Quoted passage.
>> Start

Rome  was a department of the First French Empire in present-day Italy. It was named after the city of Rome. It was formed on 17 May 1809, when the Papal States were annexed by France, and was first known as the Département du Tibre (after the Tiber river) before being renamed on 17 February 1810. Following the conquest of the Eternal City, Napoleon gave his son the title of King of Rome.

The department was disbanded after the defeat of Napoleon in 1814. At the Congress of Vienna, the Papal States were restored to Pius VII. Its territory corresponds approximately to the modern Italian region of Lazio.

>> End

Raw data.

>> Start

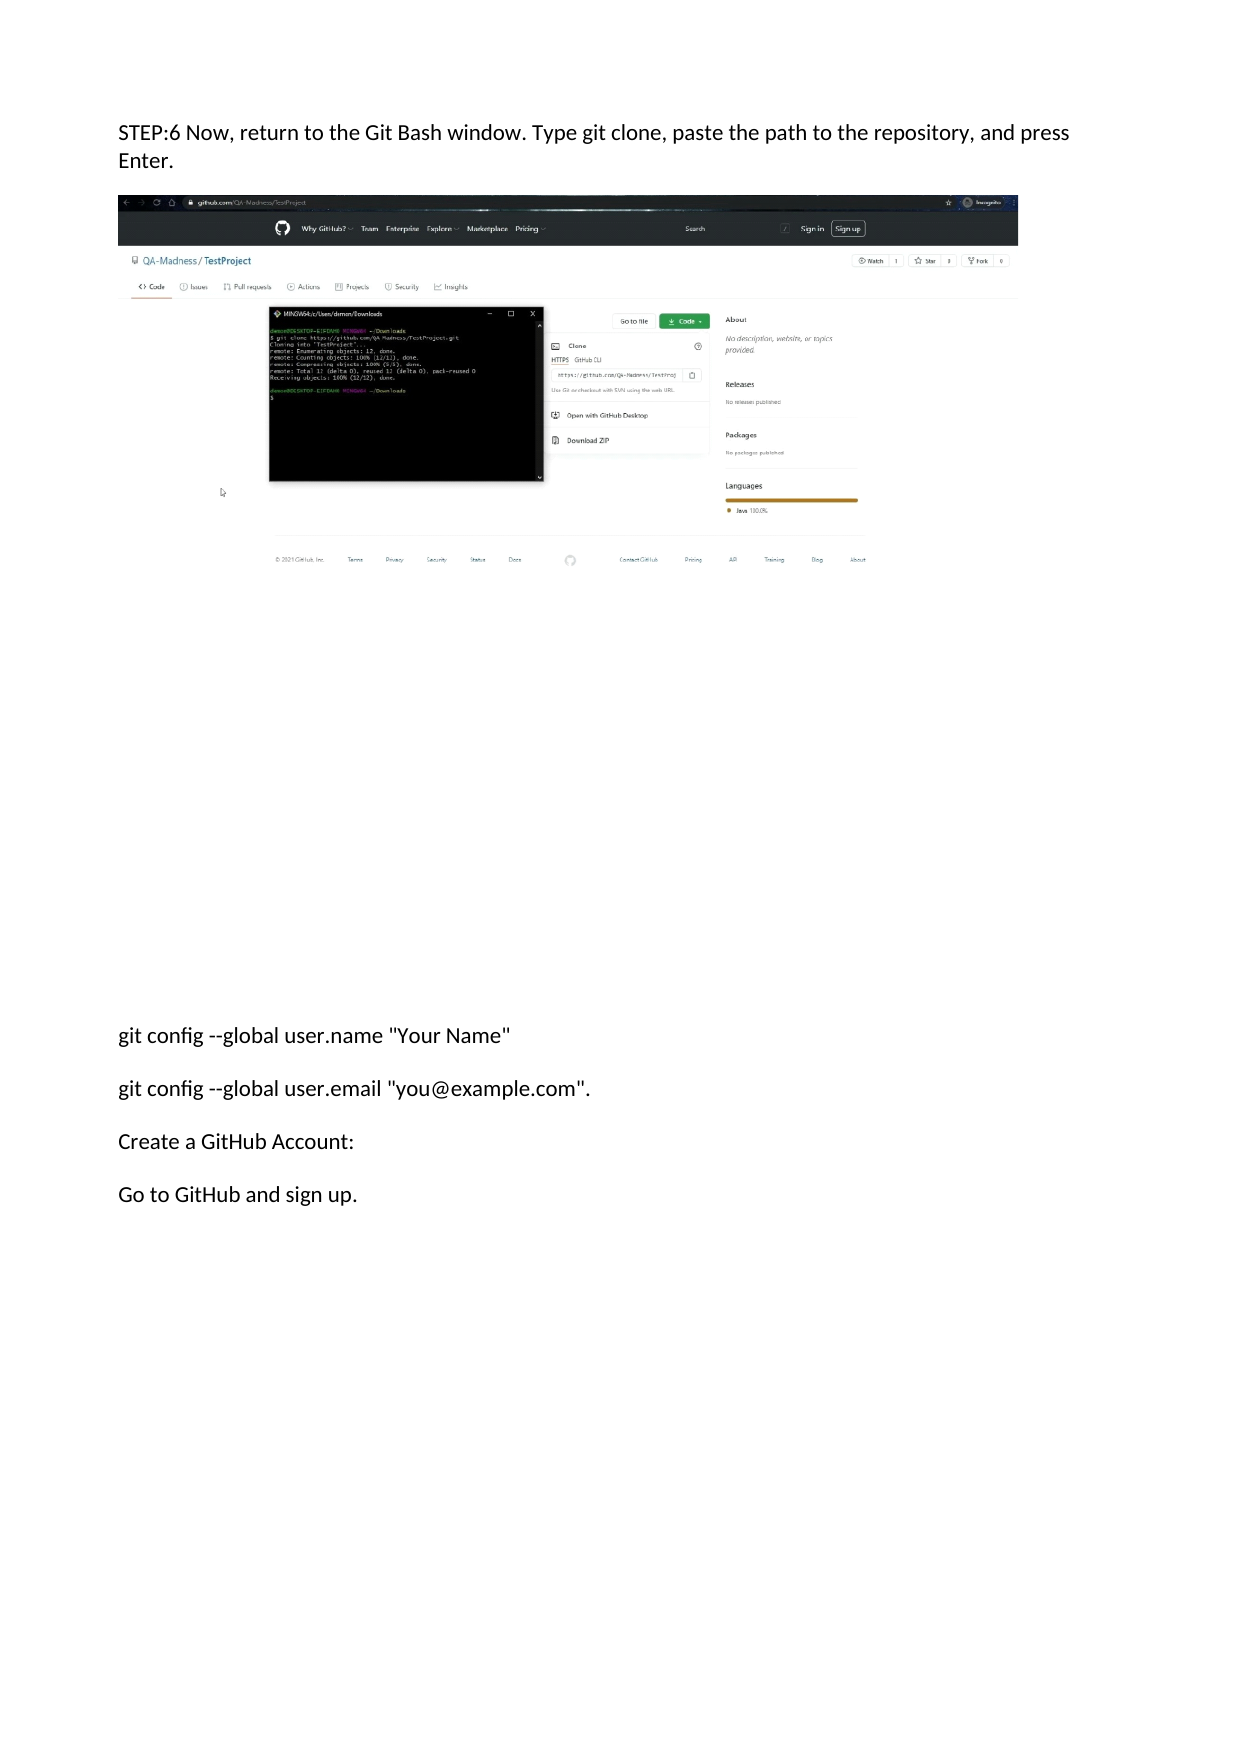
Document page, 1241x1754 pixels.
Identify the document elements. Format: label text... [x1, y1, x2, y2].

text Go to GitHub and sign up. [118, 1180, 1122, 1208]
text git config --global user.name "Your Name" [118, 1021, 1122, 1049]
text Create a GitHub Account: [118, 1127, 1122, 1155]
text git config --global user.email "you@example.com". [118, 1074, 1122, 1102]
text STEP:6 Now, return to the Git Bash window. Type git clone, paste the path to the repository, and press Enter. [118, 118, 1122, 174]
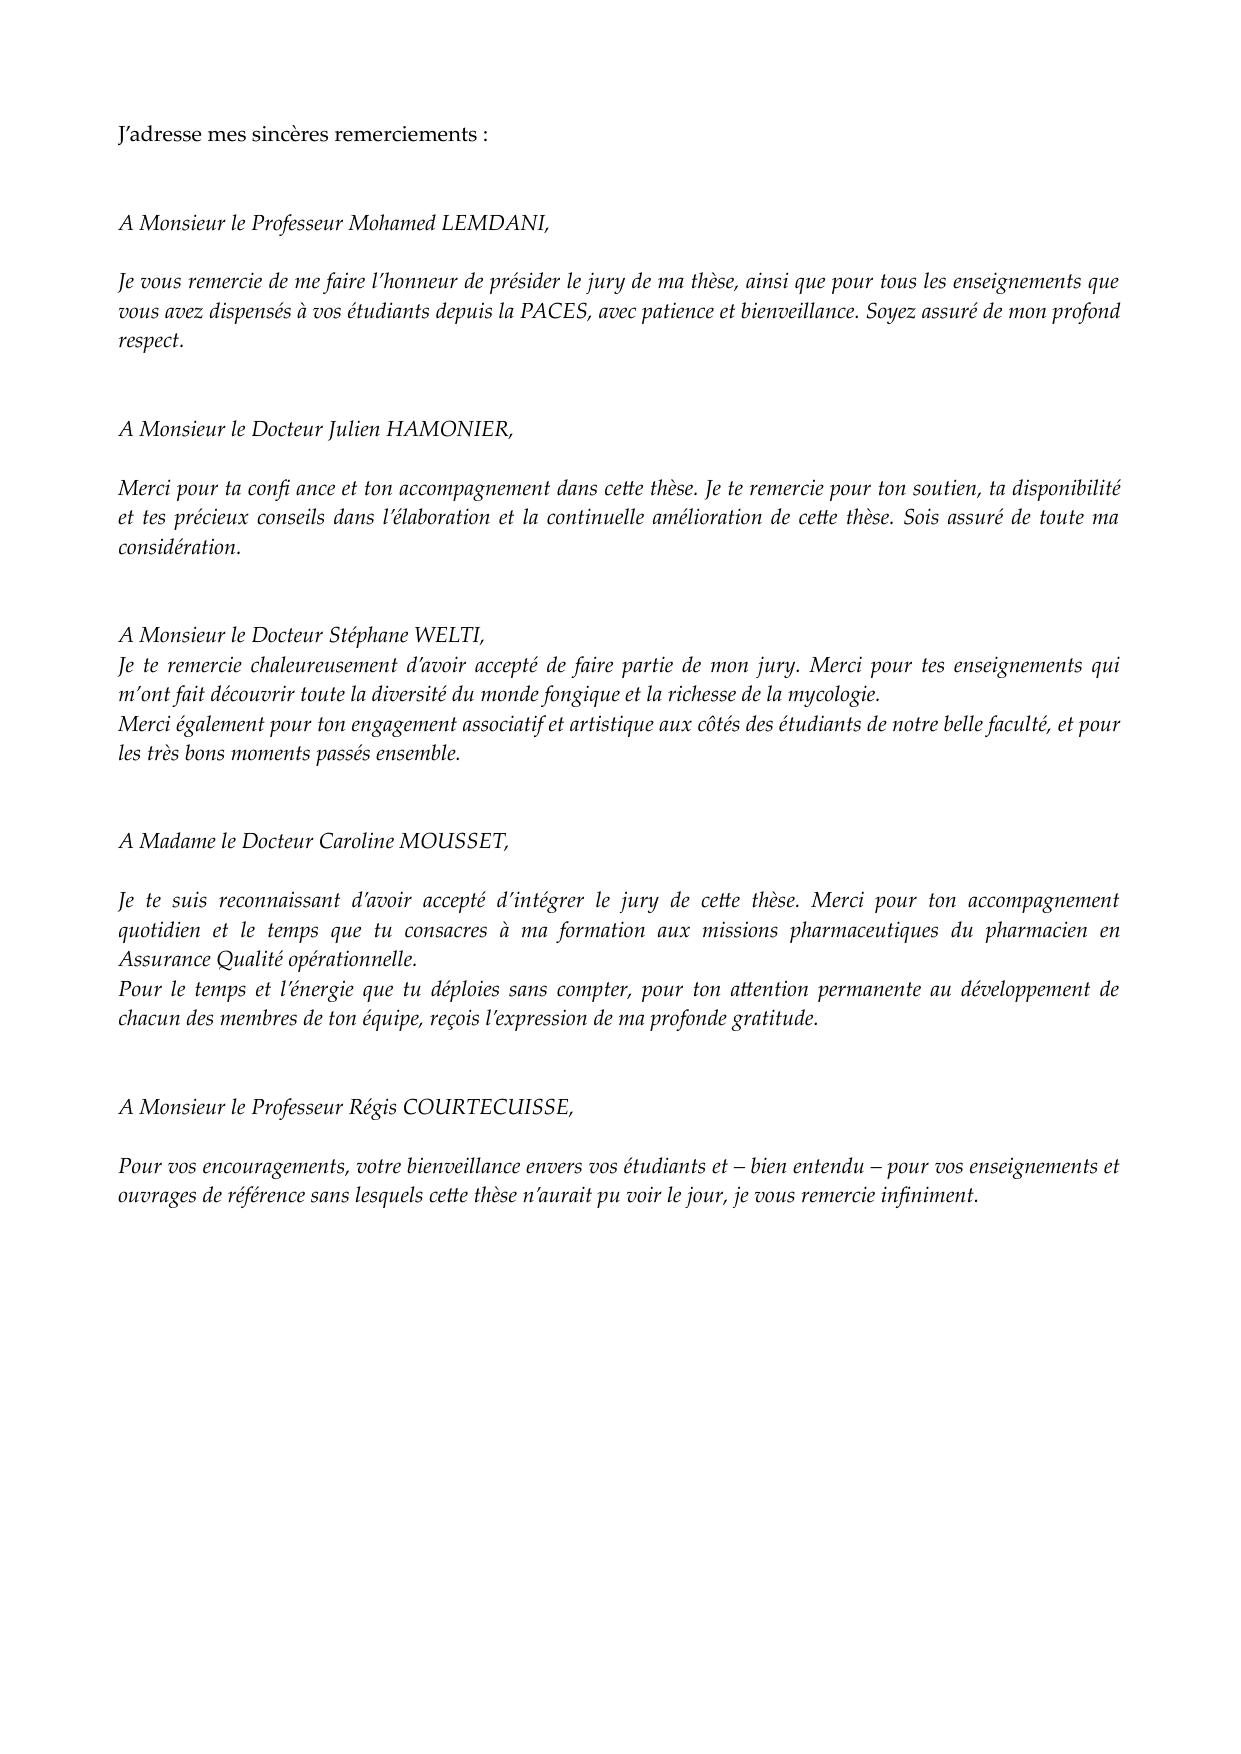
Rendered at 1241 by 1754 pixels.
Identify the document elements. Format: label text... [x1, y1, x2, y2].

text Je vous remercie de me faire l’honneur de présider le jury de ma thèse, ainsi que pour tous les enseignements que vous avez dispensés à vos étudiants depuis la PACES, avec patience et bienveillance. Soyez assuré de mon profond respect. [118, 266, 1122, 354]
text Pour le temps et l’énergie que tu déploies sans compter, pour ton attention permanente au développement de chacun des membres de ton équipe, reçois l’expression de ma profonde gratitude. [118, 973, 1122, 1032]
text Merci pour ta confi ance et ton accompagnement dans cette thèse. Je te remercie pour ton soutien, ta disponibilité et tes précieux conseils dans l’élaboration et la continuelle amélioration de cette thèse. Sois assuré de toute ma considération. [118, 472, 1122, 560]
text A Monsieur le Professeur Régis COURTECUISSE, [118, 1091, 1122, 1120]
text A Madame le Docteur Caroline MOUSSET, [118, 826, 1122, 855]
text A Monsieur le Professeur Mohamed LEMDANI, [118, 207, 1122, 236]
text Je te remercie chaleureusement d’avoir accepté de faire partie de mon jury. Merci pour tes enseignements qui m’ont fait découvrir toute la diversité du monde fongique et la richesse de la mycologie. [118, 649, 1122, 708]
text A Monsieur le Docteur Julien HAMONIER, [118, 413, 1122, 442]
text Je te suis reconnaissant d’avoir accepté d’intégrer le jury de cette thèse. Merci pour ton accompagnement quotidien et le temps que tu consacres à ma formation aux missions pharmaceutiques du pharmacien en Assurance Qualité opérationnelle. [118, 884, 1122, 973]
text J’adresse mes sincères remerciements : [118, 118, 1122, 148]
text Pour vos encouragements, votre bienveillance envers vos étudiants et – bien entendu – pour vos enseignements et ouvrages de référence sans lesquels cette thèse n’aurait pu voir le jour, je vous remercie infiniment. [118, 1150, 1122, 1209]
text A Monsieur le Docteur Stéphane WELTI, [118, 619, 1122, 649]
text Merci également pour ton engagement associatif et artistique aux côtés des étudiants de notre belle faculté, et pour les très bons moments passés ensemble. [118, 708, 1122, 767]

>> End

Requirement. In the text on the department of Rome, what name did the department have before it was renamed on 17 February 1810? The lines are separate material with no connection to the text on the department of Rome.

Result of the task. It was first known as the Département du Tibre.